Yuen Long was developed into a new town in the late 1970s and 1980s, growing substantially in population during those years. The Pok Oi Hospital accordingly saw a five-phase expansion programme throughout the 1980s. On 27 March 1984 a major part of the second phase of the expansion was completed, with five new storeys added to the central block, contributing 113 more beds (for a total of 331) and another operating theatre. This addition cost HK$21 million. Pok Oi Hospital remained the only charitable hospital in the northern and western New Territories until the delayed opening of Tuen Mun Hospital and North District Hospital in 1990s.
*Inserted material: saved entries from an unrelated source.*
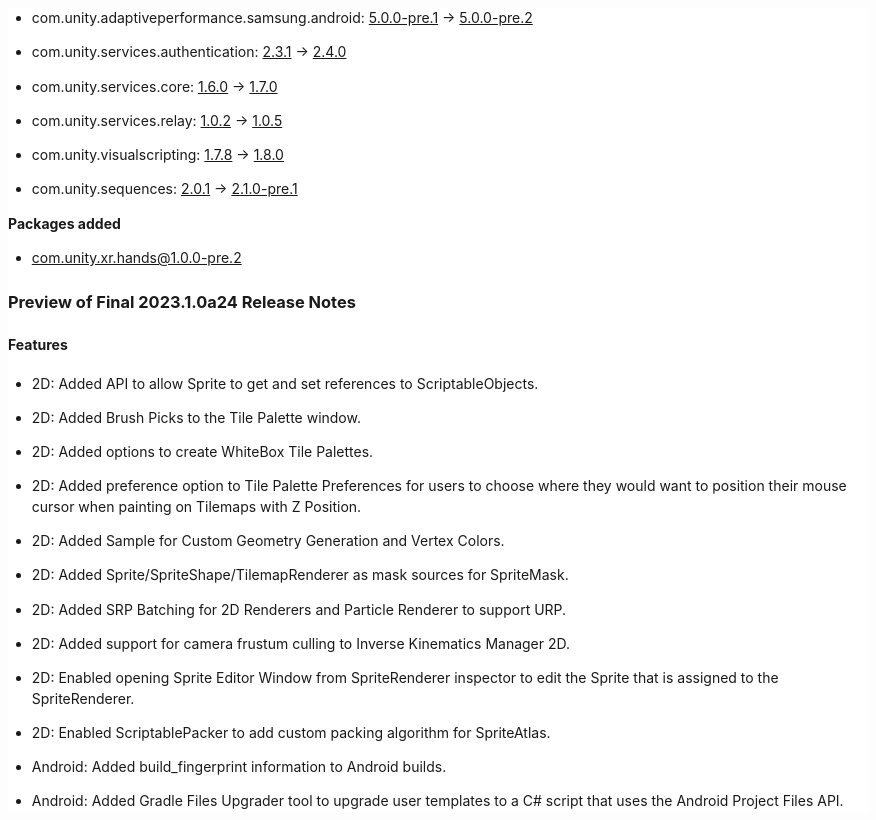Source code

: - com.unity.adaptiveperformance.samsung.android: [5.0.0-pre.1](https://docs.unity3d.com/Packages/com.unity.adaptiveperformance.samsung.android@5.0//changelog/CHANGELOG.html) &#x2192; [5.0.0-pre.2](https://docs.unity3d.com/Packages/com.unity.adaptiveperformance.samsung.android@5.0//changelog/CHANGELOG.html)

- com.unity.services.authentication: [2.3.1](https://docs.unity3d.com/Packages/com.unity.services.authentication@2.3//changelog/CHANGELOG.html) &#x2192; [2.4.0](https://docs.unity3d.com/Packages/com.unity.services.authentication@2.4//changelog/CHANGELOG.html)

- com.unity.services.core: [1.6.0](https://docs.unity3d.com/Packages/com.unity.services.core@1.6//changelog/CHANGELOG.html) &#x2192; [1.7.0](https://docs.unity3d.com/Packages/com.unity.services.core@1.7//changelog/CHANGELOG.html)

- com.unity.services.relay: [1.0.2](https://docs.unity3d.com/Packages/com.unity.services.relay@1.0//changelog/CHANGELOG.html) &#x2192; [1.0.5](https://docs.unity3d.com/Packages/com.unity.services.relay@1.0//changelog/CHANGELOG.html)

- com.unity.visualscripting: [1.7.8](https://docs.unity3d.com/Packages/com.unity.visualscripting@1.7//changelog/CHANGELOG.html) &#x2192; [1.8.0](https://docs.unity3d.com/Packages/com.unity.visualscripting@1.8//changelog/CHANGELOG.html)

- com.unity.sequences: [2.0.1](https://docs.unity3d.com/Packages/com.unity.sequences@2.0//changelog/CHANGELOG.html) &#x2192; [2.1.0-pre.1](https://docs.unity3d.com/Packages/com.unity.sequences@2.1//changelog/CHANGELOG.html)

**Packages added**

- [com.unity.xr.hands@1.0.0-pre.2](https://docs.unity3d.com/Packages/com.unity.xr.hands@1.0//changelog/CHANGELOG.html)

### Preview of Final 2023.1.0a24 Release Notes

#### Features

- 2D: Added API to allow Sprite to get and set references to ScriptableObjects.

- 2D: Added Brush Picks to the Tile Palette window.

- 2D: Added options to create WhiteBox Tile Palettes.

- 2D: Added preference option to Tile Palette Preferences for users to choose where they would want to position their mouse cursor when painting on Tilemaps with Z Position.

- 2D: Added Sample for Custom Geometry Generation and Vertex Colors.

- 2D: Added Sprite/SpriteShape/TilemapRenderer as mask sources for SpriteMask.

- 2D: Added SRP Batching for 2D Renderers and Particle Renderer to support URP.

- 2D: Added support for camera frustum culling to Inverse Kinematics Manager 2D.

- 2D: Enabled opening Sprite Editor Window from SpriteRenderer inspector to edit the Sprite that is assigned to the SpriteRenderer.

- 2D: Enabled ScriptablePacker to add custom packing algorithm for SpriteAtlas.

- Android: Added build_fingerprint information to Android builds.

- Android: Added Gradle Files Upgrader tool to upgrade user templates to a C\# script that uses the Android Project Files API.
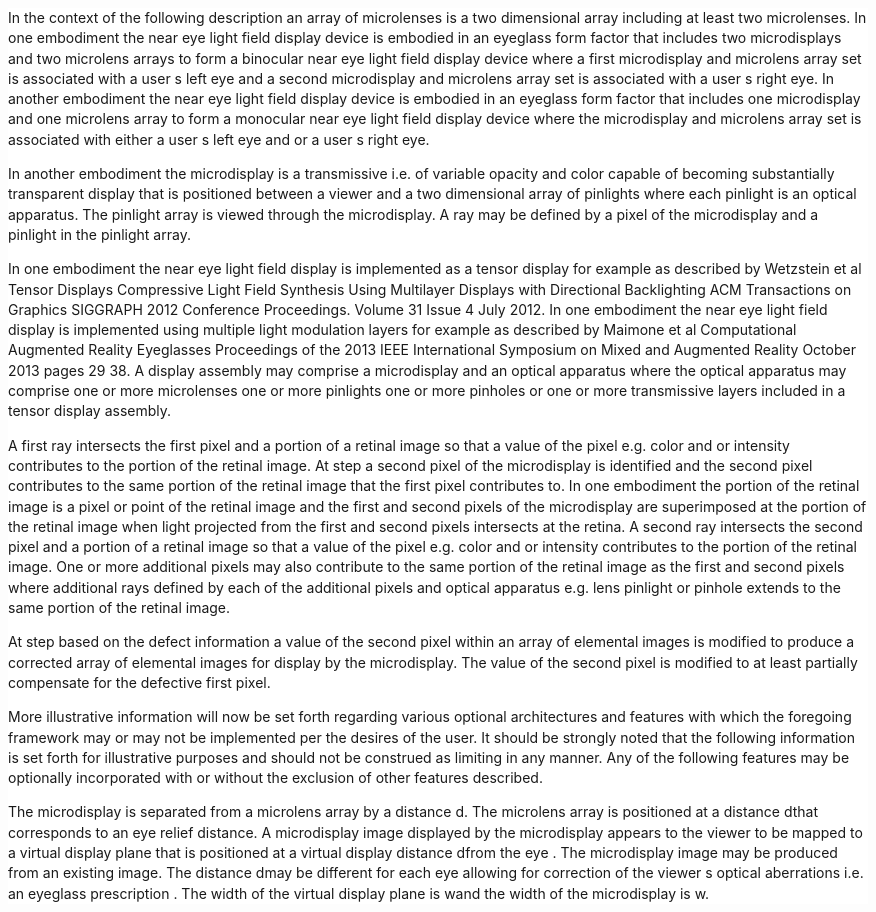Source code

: In the context of the following description an array of microlenses is a two dimensional array including at least two microlenses. In one embodiment the near eye light field display device is embodied in an eyeglass form factor that includes two microdisplays and two microlens arrays to form a binocular near eye light field display device where a first microdisplay and microlens array set is associated with a user s left eye and a second microdisplay and microlens array set is associated with a user s right eye. In another embodiment the near eye light field display device is embodied in an eyeglass form factor that includes one microdisplay and one microlens array to form a monocular near eye light field display device where the microdisplay and microlens array set is associated with either a user s left eye and or a user s right eye.

In another embodiment the microdisplay is a transmissive i.e. of variable opacity and color capable of becoming substantially transparent display that is positioned between a viewer and a two dimensional array of pinlights where each pinlight is an optical apparatus. The pinlight array is viewed through the microdisplay. A ray may be defined by a pixel of the microdisplay and a pinlight in the pinlight array.

In one embodiment the near eye light field display is implemented as a tensor display for example as described by Wetzstein et al Tensor Displays Compressive Light Field Synthesis Using Multilayer Displays with Directional Backlighting ACM Transactions on Graphics SIGGRAPH 2012 Conference Proceedings. Volume 31 Issue 4 July 2012. In one embodiment the near eye light field display is implemented using multiple light modulation layers for example as described by Maimone et al Computational Augmented Reality Eyeglasses Proceedings of the 2013 IEEE International Symposium on Mixed and Augmented Reality October 2013 pages 29 38. A display assembly may comprise a microdisplay and an optical apparatus where the optical apparatus may comprise one or more microlenses one or more pinlights one or more pinholes or one or more transmissive layers included in a tensor display assembly.

A first ray intersects the first pixel and a portion of a retinal image so that a value of the pixel e.g. color and or intensity contributes to the portion of the retinal image. At step a second pixel of the microdisplay is identified and the second pixel contributes to the same portion of the retinal image that the first pixel contributes to. In one embodiment the portion of the retinal image is a pixel or point of the retinal image and the first and second pixels of the microdisplay are superimposed at the portion of the retinal image when light projected from the first and second pixels intersects at the retina. A second ray intersects the second pixel and a portion of a retinal image so that a value of the pixel e.g. color and or intensity contributes to the portion of the retinal image. One or more additional pixels may also contribute to the same portion of the retinal image as the first and second pixels where additional rays defined by each of the additional pixels and optical apparatus e.g. lens pinlight or pinhole extends to the same portion of the retinal image.

At step based on the defect information a value of the second pixel within an array of elemental images is modified to produce a corrected array of elemental images for display by the microdisplay. The value of the second pixel is modified to at least partially compensate for the defective first pixel.

More illustrative information will now be set forth regarding various optional architectures and features with which the foregoing framework may or may not be implemented per the desires of the user. It should be strongly noted that the following information is set forth for illustrative purposes and should not be construed as limiting in any manner. Any of the following features may be optionally incorporated with or without the exclusion of other features described.

The microdisplay is separated from a microlens array by a distance d. The microlens array is positioned at a distance dthat corresponds to an eye relief distance. A microdisplay image displayed by the microdisplay appears to the viewer to be mapped to a virtual display plane that is positioned at a virtual display distance dfrom the eye . The microdisplay image may be produced from an existing image. The distance dmay be different for each eye allowing for correction of the viewer s optical aberrations i.e. an eyeglass prescription . The width of the virtual display plane is wand the width of the microdisplay is w.
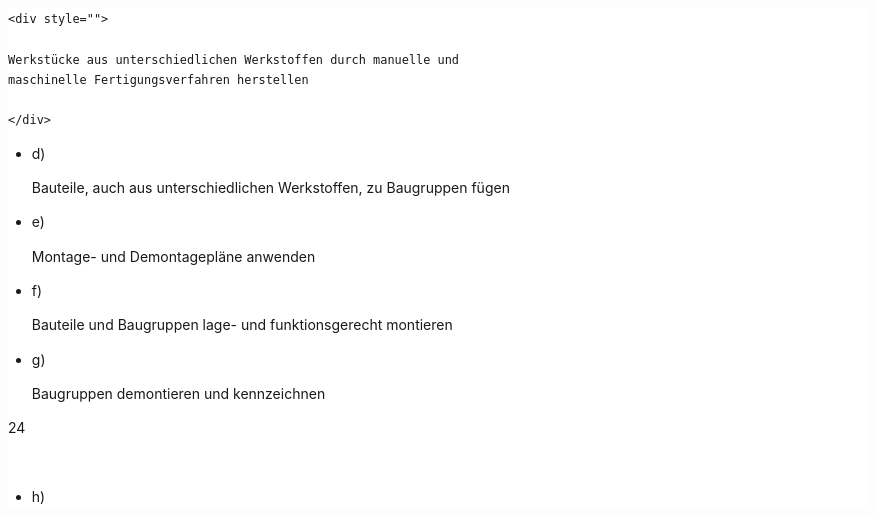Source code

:     <div style="">
    
    Werkstücke aus unterschiedlichen Werkstoffen durch manuelle und
    maschinelle Fertigungsverfahren herstellen
    
    </div>

  - d)
    
    <div style="">
    
    Bauteile, auch aus unterschiedlichen Werkstoffen, zu Baugruppen
    fügen
    
    </div>

  - e)
    
    <div style="">
    
    Montage- und Demontagepläne anwenden
    
    </div>

  - f)
    
    <div style="">
    
    Bauteile und Baugruppen lage- und funktionsgerecht montieren
    
    </div>

  - g)
    
    <div style="">
    
    Baugruppen demontieren und kennzeichnen
    
    </div>

</td>

<td style="border-right: 0.5pt solid ; border-bottom: 0.5pt solid ; " align="center" valign="middle" charoff="50">

24

</td>

<td style="border-bottom: 0.5pt solid ; " align="center" valign="middle" charoff="50">

 

</td>

</tr>

<tr>

<td style="border-right: 0.5pt solid ; border-bottom: 0.5pt solid ; " align="justify" valign="top" charoff="50">

  - h)
    
    <div style="">
    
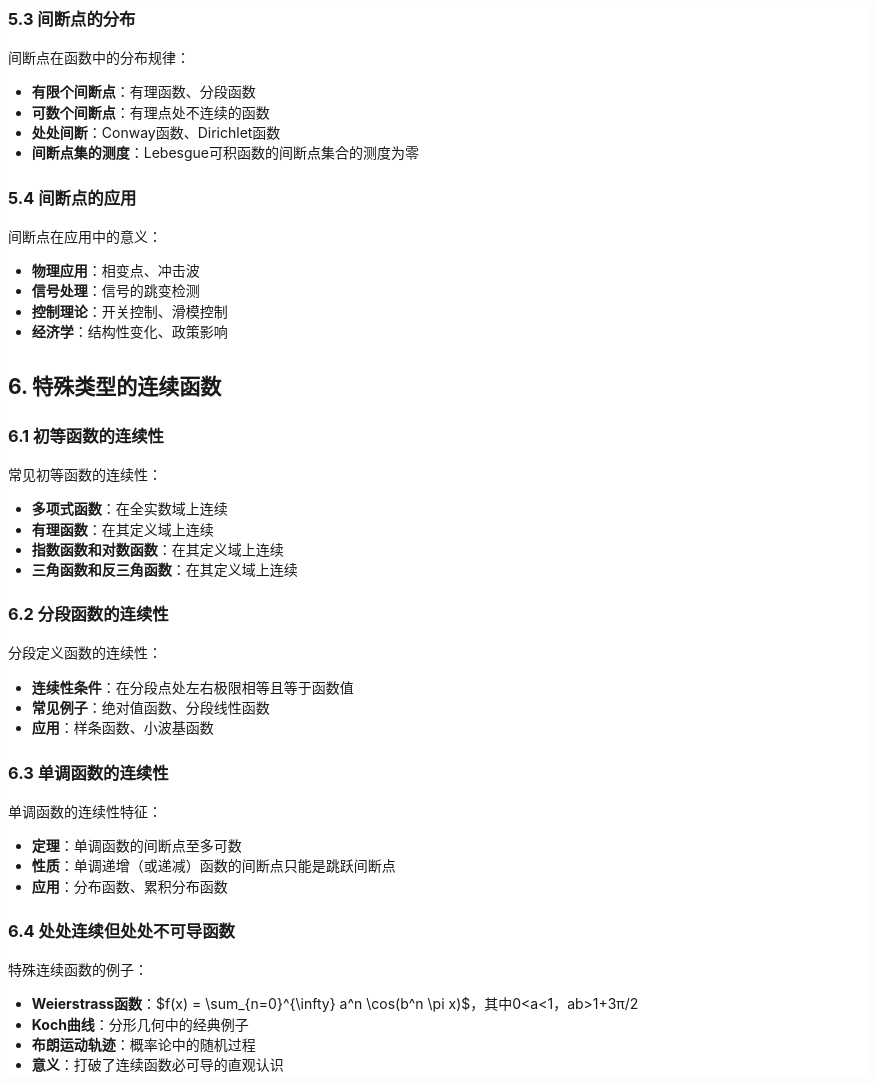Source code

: ### 5.3 间断点的分布

间断点在函数中的分布规律：

- **有限个间断点**：有理函数、分段函数
- **可数个间断点**：有理点处不连续的函数
- **处处间断**：Conway函数、Dirichlet函数
- **间断点集的测度**：Lebesgue可积函数的间断点集合的测度为零

### 5.4 间断点的应用

间断点在应用中的意义：

- **物理应用**：相变点、冲击波
- **信号处理**：信号的跳变检测
- **控制理论**：开关控制、滑模控制
- **经济学**：结构性变化、政策影响

## 6. 特殊类型的连续函数

### 6.1 初等函数的连续性

常见初等函数的连续性：

- **多项式函数**：在全实数域上连续
- **有理函数**：在其定义域上连续
- **指数函数和对数函数**：在其定义域上连续
- **三角函数和反三角函数**：在其定义域上连续

### 6.2 分段函数的连续性

分段定义函数的连续性：

- **连续性条件**：在分段点处左右极限相等且等于函数值
- **常见例子**：绝对值函数、分段线性函数
- **应用**：样条函数、小波基函数

### 6.3 单调函数的连续性

单调函数的连续性特征：

- **定理**：单调函数的间断点至多可数
- **性质**：单调递增（或递减）函数的间断点只能是跳跃间断点
- **应用**：分布函数、累积分布函数

### 6.4 处处连续但处处不可导函数

特殊连续函数的例子：

- **Weierstrass函数**：$f(x) = \sum_{n=0}^{\infty} a^n \cos(b^n \pi x)$，其中0<a<1，ab>1+3π/2
- **Koch曲线**：分形几何中的经典例子
- **布朗运动轨迹**：概率论中的随机过程
- **意义**：打破了连续函数必可导的直观认识
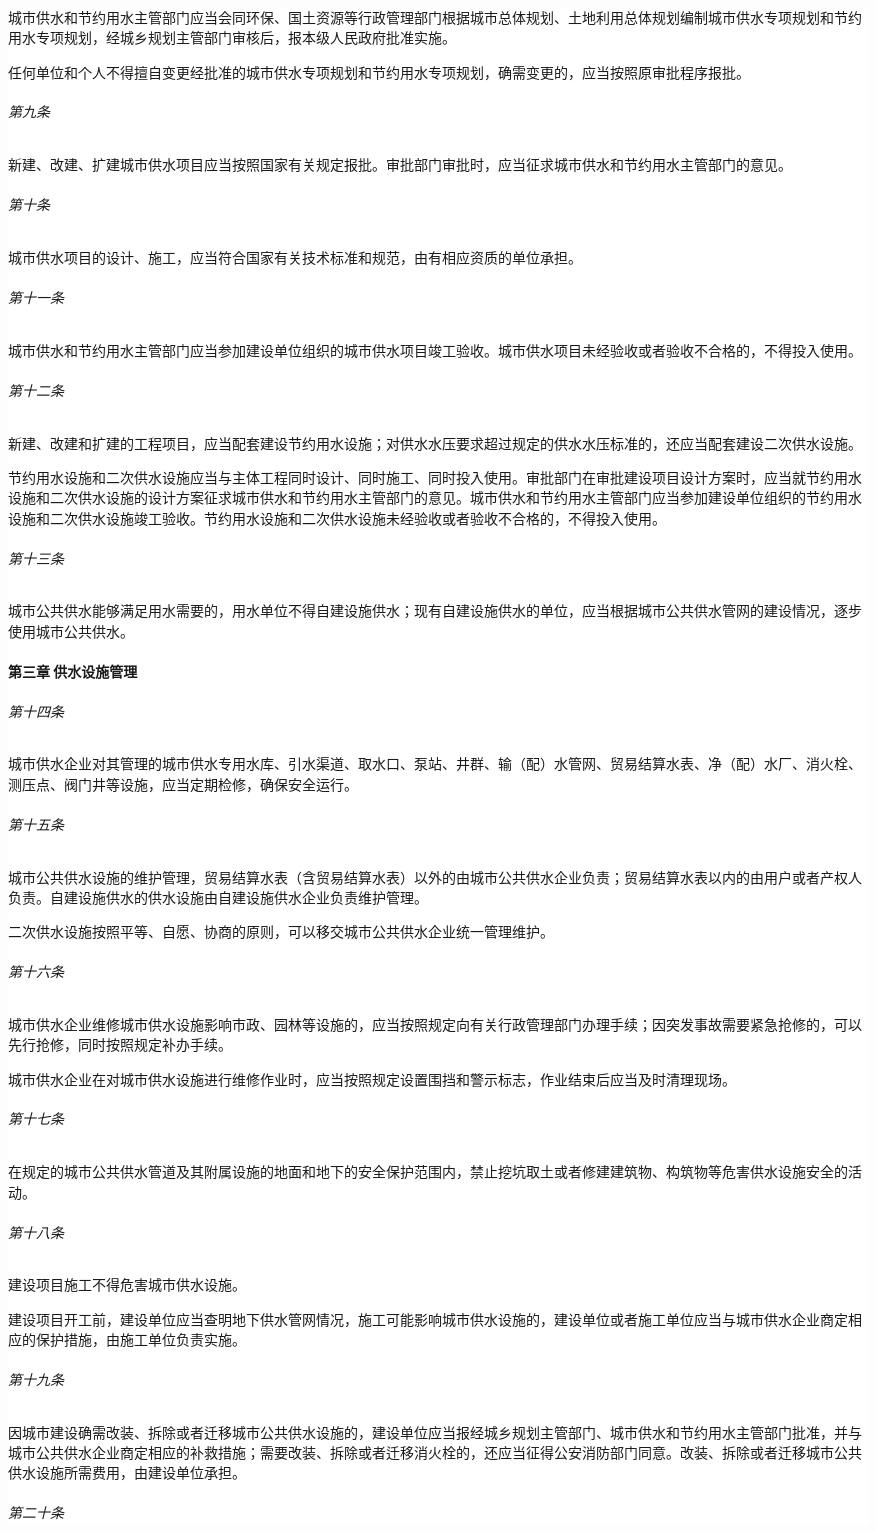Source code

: 城市供水和节约用水主管部门应当会同环保、国土资源等行政管理部门根据城市总体规划、土地利用总体规划编制城市供水专项规划和节约用水专项规划，经城乡规划主管部门审核后，报本级人民政府批准实施。

任何单位和个人不得擅自变更经批准的城市供水专项规划和节约用水专项规划，确需变更的，应当按照原审批程序报批。

###### 第九条

新建、改建、扩建城市供水项目应当按照国家有关规定报批。审批部门审批时，应当征求城市供水和节约用水主管部门的意见。

###### 第十条

城市供水项目的设计、施工，应当符合国家有关技术标准和规范，由有相应资质的单位承担。

###### 第十一条

城市供水和节约用水主管部门应当参加建设单位组织的城市供水项目竣工验收。城市供水项目未经验收或者验收不合格的，不得投入使用。

###### 第十二条

新建、改建和扩建的工程项目，应当配套建设节约用水设施；对供水水压要求超过规定的供水水压标准的，还应当配套建设二次供水设施。

节约用水设施和二次供水设施应当与主体工程同时设计、同时施工、同时投入使用。审批部门在审批建设项目设计方案时，应当就节约用水设施和二次供水设施的设计方案征求城市供水和节约用水主管部门的意见。城市供水和节约用水主管部门应当参加建设单位组织的节约用水设施和二次供水设施竣工验收。节约用水设施和二次供水设施未经验收或者验收不合格的，不得投入使用。

###### 第十三条

城市公共供水能够满足用水需要的，用水单位不得自建设施供水；现有自建设施供水的单位，应当根据城市公共供水管网的建设情况，逐步使用城市公共供水。

#### 第三章 供水设施管理

###### 第十四条

城市供水企业对其管理的城市供水专用水库、引水渠道、取水口、泵站、井群、输（配）水管网、贸易结算水表、净（配）水厂、消火栓、测压点、阀门井等设施，应当定期检修，确保安全运行。

###### 第十五条

城市公共供水设施的维护管理，贸易结算水表（含贸易结算水表）以外的由城市公共供水企业负责；贸易结算水表以内的由用户或者产权人负责。自建设施供水的供水设施由自建设施供水企业负责维护管理。

二次供水设施按照平等、自愿、协商的原则，可以移交城市公共供水企业统一管理维护。

###### 第十六条

城市供水企业维修城市供水设施影响市政、园林等设施的，应当按照规定向有关行政管理部门办理手续；因突发事故需要紧急抢修的，可以先行抢修，同时按照规定补办手续。

城市供水企业在对城市供水设施进行维修作业时，应当按照规定设置围挡和警示标志，作业结束后应当及时清理现场。

###### 第十七条

在规定的城市公共供水管道及其附属设施的地面和地下的安全保护范围内，禁止挖坑取土或者修建建筑物、构筑物等危害供水设施安全的活动。

###### 第十八条

建设项目施工不得危害城市供水设施。

建设项目开工前，建设单位应当查明地下供水管网情况，施工可能影响城市供水设施的，建设单位或者施工单位应当与城市供水企业商定相应的保护措施，由施工单位负责实施。

###### 第十九条

因城市建设确需改装、拆除或者迁移城市公共供水设施的，建设单位应当报经城乡规划主管部门、城市供水和节约用水主管部门批准，并与城市公共供水企业商定相应的补救措施；需要改装、拆除或者迁移消火栓的，还应当征得公安消防部门同意。改装、拆除或者迁移城市公共供水设施所需费用，由建设单位承担。

###### 第二十条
Tin Shui Wai New Town was developed nearby in the 1990s, increasing the burden on Pok Oi Hospital. There was some debate as to whether to expand Pok Oi Hospital or build Tin Shui Wai a hospital of its own. The government announced the redevelopment of Pok Oi Hospital in 1998, enlarging and modernising it. It was substantially rebuilt to a design similar to that of the earlier Tseung Kwan O Hospital. The redevelopment was completed in March 2007. Following strong demand from Tin Shui Wai residents, the Tin Shui Wai Hospital was constructed, and opened in 2017, reducing the burden on Pok Oi Hospital.

To celebrate the centenary of the hospital, Hongkong Post issued a set of commemorative postage stamps on 2 April 2019.

==Facilities==
As of 31 March 2019, Pok Oi Hospital had 795 beds.

==Transport==
The hospital is within walking distance of Yuen Long station, on the Tuen Ma line, as well as Yuen Long stop of the light rail system. It is also served by public buses and minibuses.